Open ghost opened 7 years ago
Hi jongsae,
I think gnmt_v2 is a main factor then SGD. normed_bahdanau is better than bahdanau attention; scaled_luong is good, but somehow I couldn't get it to work with gnmt_v2. For optimizer, what I observed personally is Adam makes things easier to train but if you can manage to train with SGD with large learning rate, you will get better result! In fact, in all my NMT papers in 2014-2016, I used a pretty universal set of hyperparameters: sgd, learning rate 1.0, uniform init 0.1, grad norm 5, dropout 0.2 :)
Hope that helps!
Hello @lmthang,
I am developing an NMT system using google/seq2seq
implementation. I would like to know your suggestions whether I should switch to tensorflow/nmt
or it doesn't matter.
Both the implementations are a product of a Google team. I was wondering why both of them exists.
Hi @ssokhey,
The google/seq2seq was developed to be general purpose with usage of Estimator & various customizations / add-ons.

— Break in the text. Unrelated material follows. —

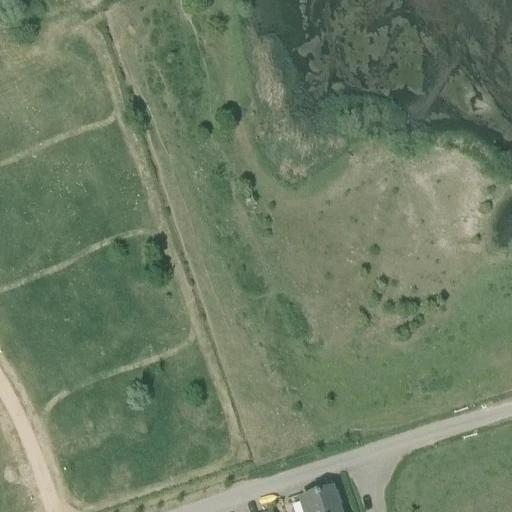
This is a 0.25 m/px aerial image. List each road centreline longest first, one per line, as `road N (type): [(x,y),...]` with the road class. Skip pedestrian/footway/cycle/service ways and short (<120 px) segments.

The tensorflow/nmt was initially developed under a teaching perspective that avoids too high-level APIs like Estimator that abstracts away many details. Over the course of development, we also managed to replicate Google's NMT system with very good performance (outperforming the google/seq2seq too, see https://github.com/tensorflow/nmt#wmt-english-german--full-comparison).

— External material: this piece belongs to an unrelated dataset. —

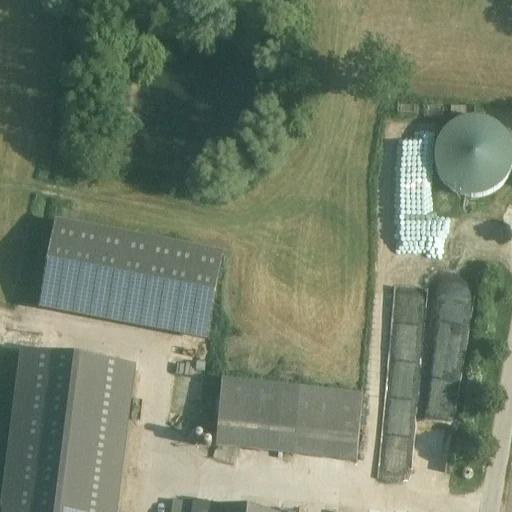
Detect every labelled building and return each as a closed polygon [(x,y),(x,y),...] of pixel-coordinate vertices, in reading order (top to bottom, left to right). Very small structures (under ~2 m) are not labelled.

I'd recommend using tensorflow/nmt as it is still being regularly maintained and can be used with newer versions of TF.
Thanks a lot! @lmthang
Hi We have set up TensorFlow NMT for training from French to English but the translation quality is not at all good even after 196K steps. Had raise an issue at https://github.com/tensorflow/nmt/issues/328. Do we need a new version of Tensorflow as I had installed tensorflow Nightly version. Is it the reason for the bad quality of translation. Also how do we set the NMT to MultiLingual model and zero shot translation ?
Hey @frajos100
Can you share the parameter setting you're using and also what is the dataset size?
The Parameter settings is same as the wmt16_gnmt_4_layer.json present at nmt / standard_hparams / wmt16_gnmt_4_layer.json on https://github.com/tensorflow/nmt The Dataaset that I had used is a preprocess data after tokenisation using the shell script provided wmt16_en_de.sh modified for the French version The Download links modified is as follows http://www.statmt.org/europarl/v7/fr-en.tgz http://www.statmt.org/wmt13/training-parallel-commoncrawl.tgz http://data.statmt.org/wmt17/translation-task/training-parallel-nc-v12.tgz http://data.statmt.org/wmt17/translation-task/dev.tgz I am really new at NMT and hence need your help. Also how do we set the NMT to MultiLingual model and zero shot translation ?
HI ssokhey , Any directions on how we could get the Frencch to English training improved?
Hi, I am trying to reproduce the training results I generated using google/seq2seq on tensorflow/nmt.
I noticed that standard hyperparams provided here lead to much higher BLEU score (15.9 vs. 21.45 BLEU) when the same number of steps (80K) are trained. Is it because of the algorithmic changes such as normed_bahdanau and gnmt_v2, or is it because of the optimized implementation of NMT? Or because of any reasons else?
One more thing is, it uses SGD instead of Adam, which was the default of google/seq2seq. Moreover, the used learning rate is surprisingly high (1.0). Maybe the optimizer changes affected the training curve? I think Adam is more commonly used these days, so why is SGD selected in this case?
I would appreciate any explanations or comments that help me understand the algorithmic and implementational differences between these two trainings.